Eu concordo com o Carlos. Acrescentar só, dar a dica à Ana Vidal, sempre que vocês estiverem perto do final do tempo e alguém vos diga "30 segundos”, têm duas formas de fazer isso: ou têm o génio que aquele gajo teve há bocado e dizem "é o prazo de validade”, ou dizem "termino já, senhor Presidente”, "vou já terminar, senhor Presidente”, e fazem a passagem da coisa, é o truque que se usa para ganhar mais uns segundos, "termino já, senhor Presidente”, "vou já encerrar a minha intervenção, senhor Presidente”, há várias deste género, pensem nisto porque ganham mais uns segundos, porque nunca os presidentes são tão rigorosos como o Carlos Coelho, e dá mais 10/15 segundos para falar; usem isto, "termino já senhor Presidente”.

Há bocado houve alguém que fez uma coisa a meio do discurso, que se virou e disse: senhoras e senhores deputados. Isso permite respirar, descansar e voltar ao assunto. Portanto, é um truque, senhor Presidente; dirige-se ao presidente ou dirige-se aos senhores deputados, dá sempre jeito como muleta.

O Artur, eu escrevi aqui, foi limpinho. Ele tem às vezes tanto de padre como de árbitro, é certinho ali, tau, tau, tau… Impecável, nada a dizer, só coisas boas.

O Rodrigo, achei graça, porque ele tem ar de puto, e é um puto que dá uma lição de democracia àqueles mais velhos. E achei imensa graça ao teu desafio e a forma como estiveste.

A Ana lindamente, também. E vocês tiveram o azar de estar num combate muito forte. Eles os dois, estiveram os dois muito bem. Isso é uma grande vantagem, quando um grupo tem o primeiro e o segundo ao mesmo nível… a Marta ia a correr. Ele estava atrás de ti, como se chama aquele de vermelho? Ele há uma altura em que te faz assim nas costas, estava-te a puxar para trás, para te acalmares, porque tu consegues ter uma coisa que é pouco habitual, é falar muito rápido e com uma dicção perfeita.
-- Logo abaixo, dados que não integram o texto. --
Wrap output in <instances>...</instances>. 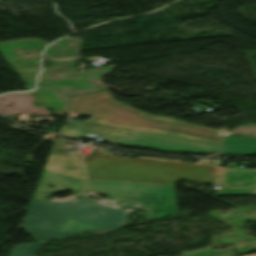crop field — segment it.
I'll return each instance as SVG.
<instances>
[{
	"mask_svg": "<svg viewBox=\"0 0 256 256\" xmlns=\"http://www.w3.org/2000/svg\"><path fill=\"white\" fill-rule=\"evenodd\" d=\"M69 109L92 116L63 127L60 135L69 137L96 136L169 152L219 151L223 138L216 129L148 115L113 99L109 90L75 96Z\"/></svg>",
	"mask_w": 256,
	"mask_h": 256,
	"instance_id": "1",
	"label": "crop field"
},
{
	"mask_svg": "<svg viewBox=\"0 0 256 256\" xmlns=\"http://www.w3.org/2000/svg\"><path fill=\"white\" fill-rule=\"evenodd\" d=\"M84 162L85 190L104 193L112 200L137 202L151 219L177 214L176 181L213 184L211 166L97 155Z\"/></svg>",
	"mask_w": 256,
	"mask_h": 256,
	"instance_id": "2",
	"label": "crop field"
},
{
	"mask_svg": "<svg viewBox=\"0 0 256 256\" xmlns=\"http://www.w3.org/2000/svg\"><path fill=\"white\" fill-rule=\"evenodd\" d=\"M124 218V210L88 199L63 203L32 200L23 228L39 242L121 228Z\"/></svg>",
	"mask_w": 256,
	"mask_h": 256,
	"instance_id": "3",
	"label": "crop field"
},
{
	"mask_svg": "<svg viewBox=\"0 0 256 256\" xmlns=\"http://www.w3.org/2000/svg\"><path fill=\"white\" fill-rule=\"evenodd\" d=\"M71 141L57 139L41 176L36 191L59 192L61 190L82 191L85 173L80 154L61 155L62 150L77 151L78 147L66 146ZM45 181V182H42ZM52 185L55 188L50 189Z\"/></svg>",
	"mask_w": 256,
	"mask_h": 256,
	"instance_id": "4",
	"label": "crop field"
},
{
	"mask_svg": "<svg viewBox=\"0 0 256 256\" xmlns=\"http://www.w3.org/2000/svg\"><path fill=\"white\" fill-rule=\"evenodd\" d=\"M215 167V184L221 186L216 195H256V169L233 170Z\"/></svg>",
	"mask_w": 256,
	"mask_h": 256,
	"instance_id": "5",
	"label": "crop field"
},
{
	"mask_svg": "<svg viewBox=\"0 0 256 256\" xmlns=\"http://www.w3.org/2000/svg\"><path fill=\"white\" fill-rule=\"evenodd\" d=\"M222 152L256 153V139L231 135L223 142Z\"/></svg>",
	"mask_w": 256,
	"mask_h": 256,
	"instance_id": "6",
	"label": "crop field"
},
{
	"mask_svg": "<svg viewBox=\"0 0 256 256\" xmlns=\"http://www.w3.org/2000/svg\"><path fill=\"white\" fill-rule=\"evenodd\" d=\"M45 244L40 242L37 244L23 245L12 249L10 256H34L35 253Z\"/></svg>",
	"mask_w": 256,
	"mask_h": 256,
	"instance_id": "7",
	"label": "crop field"
}]
</instances>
Mas estás-te quase a atrapalhar, vais sempre ali em cima da linha… mas isso é muito arriscado, não há necessidade, e as pessoas começam a achar graça porque estão à espera de quando é que tu te vais atrapalhar. Isso não é para todos, mas reduz lá um bocadinho a velocidade, senão depois a malta não acompanha com a cabeça. Mas parabéns, foi muito bom.

O que tu fazes, e que não resulta, é: tu tens os argumentos todos para responder um a um, e estavas a virar frangos. Vinha um frango, tu viravas; vinha um frango, tu viravas… só que tu não consegues fazer as ligações entre as respostas. Então davas uma resposta, zinga, zinga, zinga… Tens que conseguir ligar isso para dar um discurso mais escorreitinho, porque senão estás assim…

Isto é um defeito que eu consegui encontrar … Obrigado.